= Your assignment =
In the rows below, rename every "Thailandia" to "Tailandia" and write the lines out again with nothing else changed. Leave the pictures out of your answer.

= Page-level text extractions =

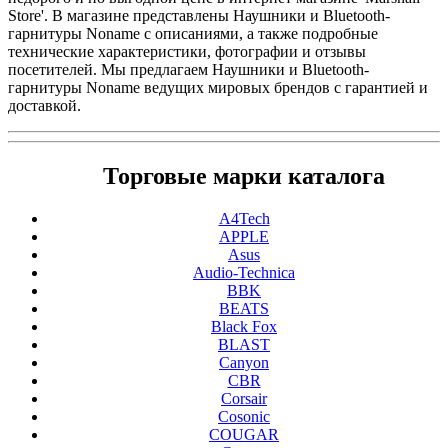
Store'. В магазине представлены Наушники и Bluetooth-
гарнитуры Noname с описаниями, а также подробные
технические характеристики, фотографии и отзывы
посетителей. Мы предлагаем Наушники и Bluetooth-
гарнитуры Noname ведущих мировых брендов с гарантией и
доставкой.
Торговые марки каталога
A4Tech
APPLE
Asus
Audio-Technica
BBK
BEATS
Black Fox
BLAST
Canyon
CBR
Corsair
Cosonic
COUGAR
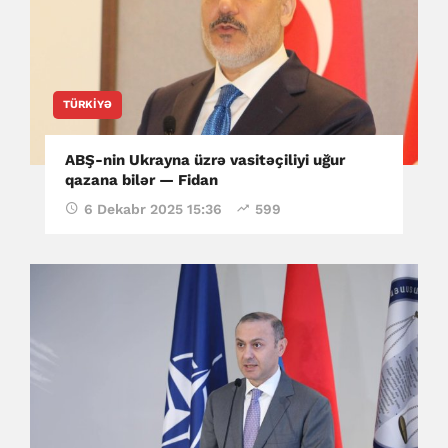
TÜRKIYƏ
ABŞ-nin Ukrayna üzrə vasitəçiliyi uğur
qazana bilər — Fidan
6 Dekabr 2025 15:36
599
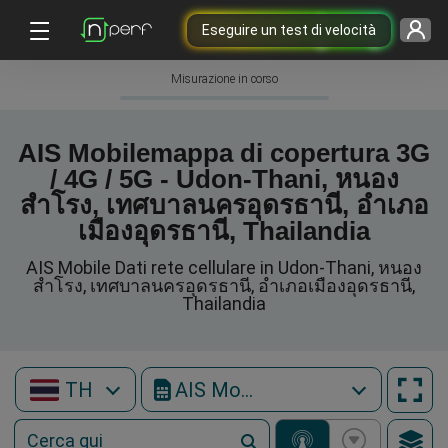
Eseguire un test di velocità
Misurazione in corso
AIS Mobilemappa di copertura 3G
/ 4G / 5G - Udon-Thani, หนอง
สำโรง, เทศบาลนครอุดรธานี, อำเภอ
เมืองอุดรธานี, Thailandia
AIS Mobile Dati rete cellulare in Udon-Thani, หนอง
สำโรง, เทศบาลนครอุดรธานี, อำเภอเมืองอุดรธานี,
Thailandia
TH
AIS Mobile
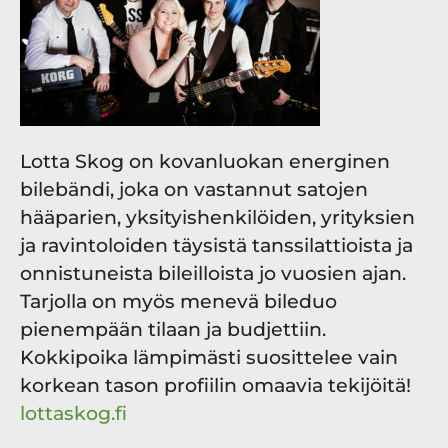
Lotta Skog on kovanluokan energinen
bilebändi, joka on vastannut satojen
hääparien, yksityishenkilöiden, yrityksien
ja ravintoloiden täysistä tanssilattioista ja
onnistuneista bileilloista jo vuosien ajan.
Tarjolla on myös menevä bileduo
pienempään tilaan ja budjettiin.
Kokkipoika lämpimästi suosittelee vain
korkean tason profiilin omaavia tekijöitä!
lottaskog.fi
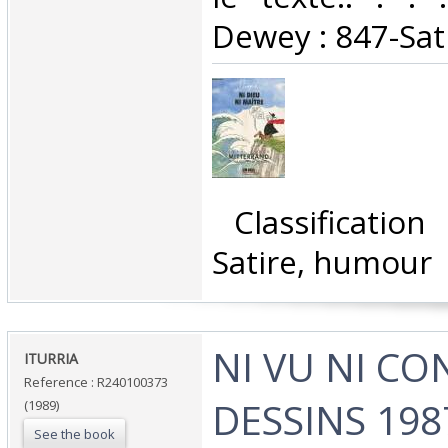
Dewey : 847-Sat
‎ Classificatio
Satire, humour‎
‎NI VU NI CO
‎ITURRIA‎
Reference : R240100373
DESSINS 1987
(1989)
See the book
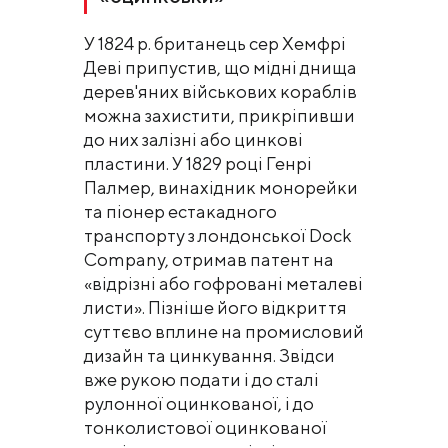
У 1824 р. британець сер Хемфрі
Деві припустив, що мідні днища
дерев'яних військових кораблів
можна захистити, прикріпивши
до них залізні або цинкові
пластини. У 1829 році Генрі
Палмер, винахідник монорейки
та піонер естакадного
транспорту з лондонської Dock
Company, отримав патент на
«відрізні або гофровані металеві
листи». Пізніше його відкриття
суттєво вплине на промисловий
дизайн та цинкування. Звідси
вже рукою подати і до сталі
рулонної оцинкованої, і до
тонколистової оцинкованої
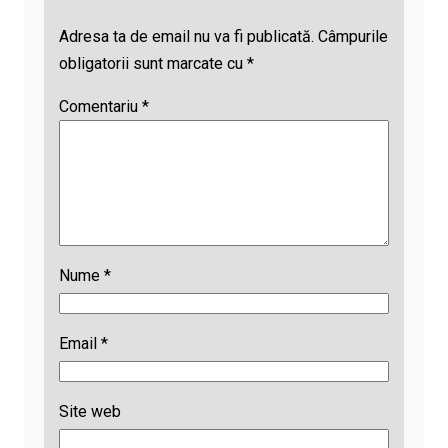
Adresa ta de email nu va fi publicată.
Câmpurile
obligatorii sunt marcate cu
*
Comentariu
*
Nume
*
Email
*
Site web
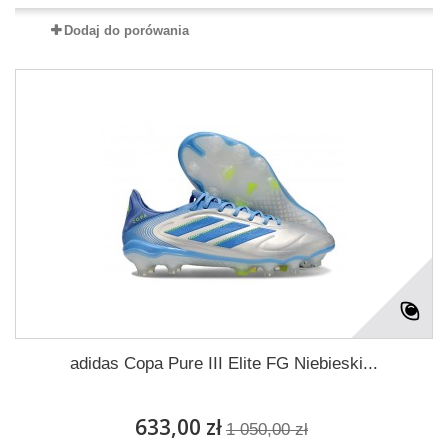
Dodaj do porówania
adidas Copa Pure III Elite FG Niebieski...
633,00 zł
1 050,00 zł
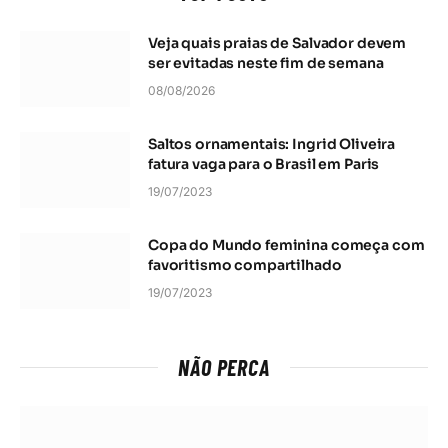
08/08/2026
Saltos ornamentais: Ingrid Oliveira
fatura vaga para o Brasil em Paris
19/07/2023
Copa do Mundo feminina começa com
favoritismo compartilhado
19/07/2023
NÃO PERCA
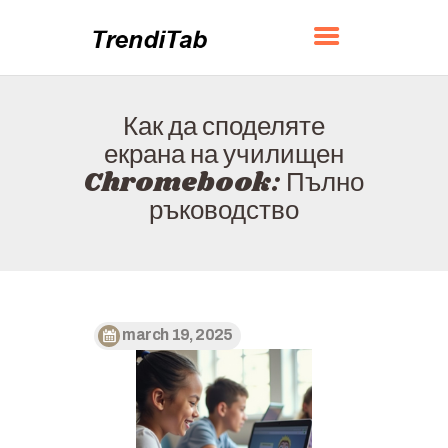
TRENDITAB
Как да споделяте
НАЧАЛО
екрана на училищен
ЗА НАС
Chromebook: Пълно
КОНТАКТ
ръководство
ПОЛИТИКА
БЪЛГАРСКИ
march 19, 2025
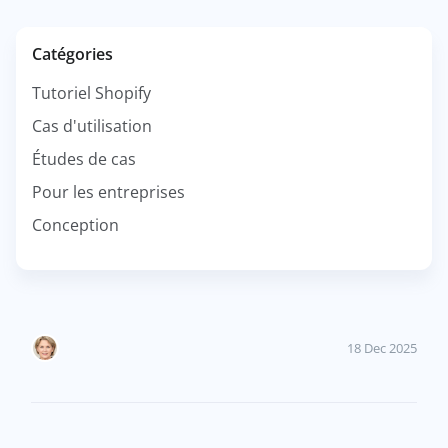
Catégories
Tutoriel Shopify
Cas d'utilisation
Études de cas
Pour les entreprises
Conception
18 Dec 2025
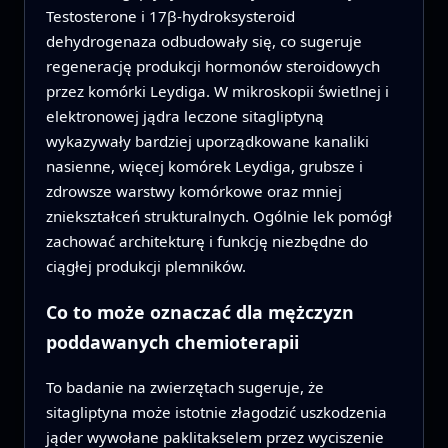
Testosterone i 17β‑hydroksysteroid
dehydrogenaza odbudowały się, co sugeruje
regenerację produkcji hormonów steroidowych
przez komórki Leydiga. W mikroskopii świetlnej i
elektronowej jądra leczone sitagliptyną
wykazywały bardziej uporządkowane kanaliki
nasienne, więcej komórek Leydiga, grubsze i
zdrowsze warstwy komórkowe oraz mniej
zniekształceń strukturalnych. Ogólnie lek pomógł
zachować architekturę i funkcję niezbędne do
ciągłej produkcji plemników.
Co to może oznaczać dla mężczyzn
poddawanych chemioterapii
To badanie na zwierzętach sugeruje, że
sitagliptyna może istotnie złagodzić uszkodzenia
jąder wywołane paklitakselem przez wyciszenie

= Exercise response =
Store'. В магазине представлены Наушники и Bluetooth-
гарнитуры Noname с описаниями, а также подробные
технические характеристики, фотографии и отзывы
посетителей. Мы предлагаем Наушники и Bluetooth-
гарнитуры Noname ведущих мировых брендов с гарантией и
доставкой.
Торговые марки каталога
A4Tech
APPLE
Asus
Audio-Technica
BBK
BEATS
Black Fox
BLAST
Canyon
CBR
Corsair
Cosonic
COUGAR
TÜRKIYƏ
ABŞ-nin Ukrayna üzrə vasitəçiliyi uğur
qazana bilər — Fidan
6 Dekabr 2025 15:36
599
Eseguire un test di velocità
Misurazione in corso
AIS Mobilemappa di copertura 3G
/ 4G / 5G - Udon-Thani, หนอง
สำโรง, เทศบาลนครอุดรธานี, อำเภอ
เมืองอุดรธานี, Tailandia
AIS Mobile Dati rete cellulare in Udon-Thani, หนอง
สำโรง, เทศบาลนครอุดรธานี, อำเภอเมืองอุดรธานี,
Tailandia
TH
AIS Mobile
Lotta Skog on kovanluokan energinen
bilebändi, joka on vastannut satojen
hääparien, yksityishenkilöiden, yrityksien
ja ravintoloiden täysistä tanssilattioista ja
onnistuneista bileilloista jo vuosien ajan.
Tarjolla on myös menevä bileduo
pienempään tilaan ja budjettiin.
Kokkipoika lämpimästi suosittelee vain
korkean tason profiilin omaavia tekijöitä!
lottaskog.fi
Dewey : 847-Sat
‎ Classificatio
Satire, humour‎
‎NI VU NI CO
‎ITURRIA‎
Reference : R240100373
DESSINS 1987
(1989)
See the book
У 1824 р. британець сер Хемфрі
Деві припустив, що мідні днища
дерев'яних військових кораблів
можна захистити, прикріпивши
до них залізні або цинкові
пластини. У 1829 році Генрі
Палмер, винахідник монорейки
та піонер естакадного
транспорту з лондонської Dock
Company, отримав патент на
«відрізні або гофровані металеві
листи». Пізніше його відкриття
суттєво вплине на промисловий
дизайн та цинкування. Звідси
вже рукою подати і до сталі
рулонної оцинкованої, і до
тонколистової оцинкованої
Adresa ta de email nu va fi publicată.
Câmpurile
obligatorii sunt marcate cu
*
Comentariu
*
Nume
*
Email
*
Site web
Dodaj do porówania
adidas Copa Pure III Elite FG Niebieski...
633,00 zł
1 050,00 zł
08/08/2026
Saltos ornamentais: Ingrid Oliveira
fatura vaga para o Brasil em Paris
19/07/2023
Copa do Mundo feminina começa com
favoritismo compartilhado
19/07/2023
NÃO PERCA
TRENDITAB
Как да споделяте
НАЧАЛО
екрана на училищен
ЗА НАС
Chromebook: Пълно
КОНТАКТ
ръководство
ПОЛИТИКА
БЪЛГАРСКИ
march 19, 2025
Catégories
Tutoriel Shopify
Cas d'utilisation
Études de cas
Pour les entreprises
Conception
18 Dec 2025
Testosterone i 17β‑hydroksysteroid
dehydrogenaza odbudowały się, co sugeruje
regenerację produkcji hormonów steroidowych
przez komórki Leydiga. W mikroskopii świetlnej i
elektronowej jądra leczone sitagliptyną
wykazywały bardziej uporządkowane kanaliki
nasienne, więcej komórek Leydiga, grubsze i
zdrowsze warstwy komórkowe oraz mniej
zniekształceń strukturalnych. Ogólnie lek pomógł
zachować architekturę i funkcję niezbędne do
ciągłej produkcji plemników.
Co to może oznaczać dla mężczyzn
poddawanych chemioterapii
To badanie na zwierzętach sugeruje, że
sitagliptyna może istotnie złagodzić uszkodzenia
jąder wywołane paklitakselem przez wyciszenie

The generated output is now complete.